◆ **ASSIGNED TASK 1**
Write out the passage on reed set and spring pressure word for word, in full.

A good reed can be set to respond to the slightest pressure as you say, but some, many Irish players for example, prefer a higher set which does not play quietly so well but can withstand sudden full force without choking.

 

 

 

The critical elements in spring pressure are :

 

1. consistency in feel across the key board. This can be a set up determined feature rather than a metallurgical characteristic

2. enough force to keep the pad shut on long levered pads.

 

I use phosphor bronze wire, in the half hard condition, they have a longer life, and are better to shape and adjust. The actual spring pressure, a bit heavy or a bit light are soon got used to by the player, unless it is extreme.

 

As to responsiveness:

 

3, valve condition and leather suitability

4, reed grade and air gaps around the tongue relative to the reed frame in a 'flat' position

5, reed set or gap between the reed tip and the top surface of the reed frame

6, on longer reed the the shape of the reed set is important

7, reed tongue material strength, brass steel, nickel

8, reed material 'belly' thickness after years of play and tuning, even method of tuning

9. adequate pad lift over the pad hole

10, firmly retained into the pad board, not loose!

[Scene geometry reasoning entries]
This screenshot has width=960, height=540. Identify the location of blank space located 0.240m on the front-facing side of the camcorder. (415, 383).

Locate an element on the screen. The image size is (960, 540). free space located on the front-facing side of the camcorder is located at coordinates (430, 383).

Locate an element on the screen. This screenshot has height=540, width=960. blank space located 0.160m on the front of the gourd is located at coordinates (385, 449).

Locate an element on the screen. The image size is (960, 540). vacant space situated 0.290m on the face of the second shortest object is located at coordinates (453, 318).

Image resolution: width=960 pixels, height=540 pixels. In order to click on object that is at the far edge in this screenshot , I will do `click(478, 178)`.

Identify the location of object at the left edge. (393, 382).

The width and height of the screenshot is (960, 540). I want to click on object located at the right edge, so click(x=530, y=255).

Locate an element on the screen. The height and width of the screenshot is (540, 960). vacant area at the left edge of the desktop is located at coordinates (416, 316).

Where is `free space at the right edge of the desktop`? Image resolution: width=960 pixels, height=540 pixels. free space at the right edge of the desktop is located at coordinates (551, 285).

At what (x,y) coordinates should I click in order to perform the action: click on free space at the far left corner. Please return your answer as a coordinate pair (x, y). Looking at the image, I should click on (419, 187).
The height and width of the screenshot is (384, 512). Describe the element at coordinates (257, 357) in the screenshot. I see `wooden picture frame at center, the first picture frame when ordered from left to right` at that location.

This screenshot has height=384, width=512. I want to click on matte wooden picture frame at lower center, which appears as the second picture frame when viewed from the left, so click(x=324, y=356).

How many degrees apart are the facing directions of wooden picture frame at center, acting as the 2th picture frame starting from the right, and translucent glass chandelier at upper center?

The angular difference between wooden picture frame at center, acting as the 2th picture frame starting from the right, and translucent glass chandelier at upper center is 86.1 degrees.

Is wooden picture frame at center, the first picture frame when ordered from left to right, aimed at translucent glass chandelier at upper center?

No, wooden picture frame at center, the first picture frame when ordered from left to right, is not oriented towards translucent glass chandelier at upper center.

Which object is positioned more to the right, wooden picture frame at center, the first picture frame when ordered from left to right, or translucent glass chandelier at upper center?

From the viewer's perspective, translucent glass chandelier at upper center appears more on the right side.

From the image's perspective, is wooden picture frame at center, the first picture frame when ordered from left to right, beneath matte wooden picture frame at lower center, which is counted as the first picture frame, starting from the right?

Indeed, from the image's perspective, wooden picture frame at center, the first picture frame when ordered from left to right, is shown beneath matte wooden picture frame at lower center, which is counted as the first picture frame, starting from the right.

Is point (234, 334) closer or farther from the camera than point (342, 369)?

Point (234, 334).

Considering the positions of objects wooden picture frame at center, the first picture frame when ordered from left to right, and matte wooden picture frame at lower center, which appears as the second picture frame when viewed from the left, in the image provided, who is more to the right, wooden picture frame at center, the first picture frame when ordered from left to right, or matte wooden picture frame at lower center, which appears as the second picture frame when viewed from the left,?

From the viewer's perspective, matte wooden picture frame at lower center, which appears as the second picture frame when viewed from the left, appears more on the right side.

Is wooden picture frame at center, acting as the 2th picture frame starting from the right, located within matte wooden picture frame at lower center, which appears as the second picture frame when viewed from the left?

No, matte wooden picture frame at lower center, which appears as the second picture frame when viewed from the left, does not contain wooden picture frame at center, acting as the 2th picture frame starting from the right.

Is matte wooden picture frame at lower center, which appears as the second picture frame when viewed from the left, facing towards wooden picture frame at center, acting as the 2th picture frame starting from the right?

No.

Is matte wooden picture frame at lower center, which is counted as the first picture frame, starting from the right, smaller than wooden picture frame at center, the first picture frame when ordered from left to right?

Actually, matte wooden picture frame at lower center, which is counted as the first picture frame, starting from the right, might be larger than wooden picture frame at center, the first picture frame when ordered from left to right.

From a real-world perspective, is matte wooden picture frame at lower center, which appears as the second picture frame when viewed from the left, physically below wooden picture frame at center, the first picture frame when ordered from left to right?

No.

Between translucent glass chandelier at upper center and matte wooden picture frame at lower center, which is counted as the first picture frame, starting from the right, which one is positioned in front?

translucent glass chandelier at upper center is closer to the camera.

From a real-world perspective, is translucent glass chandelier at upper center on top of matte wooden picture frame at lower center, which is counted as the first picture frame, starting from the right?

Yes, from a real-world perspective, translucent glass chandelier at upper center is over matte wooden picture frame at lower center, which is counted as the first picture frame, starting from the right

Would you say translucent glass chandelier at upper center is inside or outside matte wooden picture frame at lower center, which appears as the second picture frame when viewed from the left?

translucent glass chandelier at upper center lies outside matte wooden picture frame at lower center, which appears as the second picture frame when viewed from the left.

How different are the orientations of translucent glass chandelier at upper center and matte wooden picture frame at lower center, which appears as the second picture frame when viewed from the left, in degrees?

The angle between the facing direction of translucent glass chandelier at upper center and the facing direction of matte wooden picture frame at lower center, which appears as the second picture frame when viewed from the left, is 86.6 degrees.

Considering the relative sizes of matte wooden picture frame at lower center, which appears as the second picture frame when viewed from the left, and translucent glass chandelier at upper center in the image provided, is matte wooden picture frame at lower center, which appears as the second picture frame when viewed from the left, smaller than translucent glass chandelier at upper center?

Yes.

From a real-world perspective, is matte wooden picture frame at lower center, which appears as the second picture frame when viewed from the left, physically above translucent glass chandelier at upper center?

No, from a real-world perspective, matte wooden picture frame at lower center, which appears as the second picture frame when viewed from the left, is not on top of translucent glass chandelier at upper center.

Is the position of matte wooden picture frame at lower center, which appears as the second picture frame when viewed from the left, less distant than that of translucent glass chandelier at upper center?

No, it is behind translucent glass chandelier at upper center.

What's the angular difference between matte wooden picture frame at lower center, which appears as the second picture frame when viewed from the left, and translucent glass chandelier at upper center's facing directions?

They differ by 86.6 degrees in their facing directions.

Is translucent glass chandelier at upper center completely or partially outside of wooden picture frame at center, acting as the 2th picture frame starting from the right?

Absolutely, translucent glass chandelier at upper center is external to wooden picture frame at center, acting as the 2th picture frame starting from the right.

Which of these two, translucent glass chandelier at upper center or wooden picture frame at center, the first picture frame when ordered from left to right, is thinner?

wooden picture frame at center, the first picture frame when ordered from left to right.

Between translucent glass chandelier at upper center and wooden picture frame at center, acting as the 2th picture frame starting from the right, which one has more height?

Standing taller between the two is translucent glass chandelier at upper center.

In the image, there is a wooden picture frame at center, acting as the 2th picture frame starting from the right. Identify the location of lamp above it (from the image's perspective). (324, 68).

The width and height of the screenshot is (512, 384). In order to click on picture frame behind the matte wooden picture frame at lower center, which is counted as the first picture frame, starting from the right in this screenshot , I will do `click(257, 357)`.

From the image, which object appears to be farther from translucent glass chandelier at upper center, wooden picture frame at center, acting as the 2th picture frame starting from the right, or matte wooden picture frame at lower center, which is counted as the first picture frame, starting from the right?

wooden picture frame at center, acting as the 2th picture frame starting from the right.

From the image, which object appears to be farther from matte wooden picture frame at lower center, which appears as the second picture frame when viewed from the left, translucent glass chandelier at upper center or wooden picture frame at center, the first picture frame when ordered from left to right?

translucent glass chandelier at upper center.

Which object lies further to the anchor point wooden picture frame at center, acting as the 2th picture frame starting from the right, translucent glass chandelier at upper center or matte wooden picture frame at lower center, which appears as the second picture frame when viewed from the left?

◆ **ASSIGNED TASK 2**
From the entries, pull out the lines from the one with "Is the position" up to and including the one with "No, it is behind", copied exactly.

◆ **ANSWER SPACE 1**
A good reed can be set to respond to the slightest pressure as you say, but some, many Irish players for example, prefer a higher set which does not play quietly so well but can withstand sudden full force without choking.

 

 

 

The critical elements in spring pressure are :

 

1. consistency in feel across the key board. This can be a set up determined feature rather than a metallurgical characteristic

2. enough force to keep the pad shut on long levered pads.

 

I use phosphor bronze wire, in the half hard condition, they have a longer life, and are better to shape and adjust. The actual spring pressure, a bit heavy or a bit light are soon got used to by the player, unless it is extreme.

 

As to responsiveness:

 

3, valve condition and leather suitability

4, reed grade and air gaps around the tongue relative to the reed frame in a 'flat' position

5, reed set or gap between the reed tip and the top surface of the reed frame

6, on longer reed the the shape of the reed set is important

7, reed tongue material strength, brass steel, nickel

8, reed material 'belly' thickness after years of play and tuning, even method of tuning

9. adequate pad lift over the pad hole

10, firmly retained into the pad board, not loose!

◆ **ANSWER SPACE 2**
Is the position of matte wooden picture frame at lower center, which appears as the second picture frame when viewed from the left, less distant than that of translucent glass chandelier at upper center?

No, it is behind translucent glass chandelier at upper center.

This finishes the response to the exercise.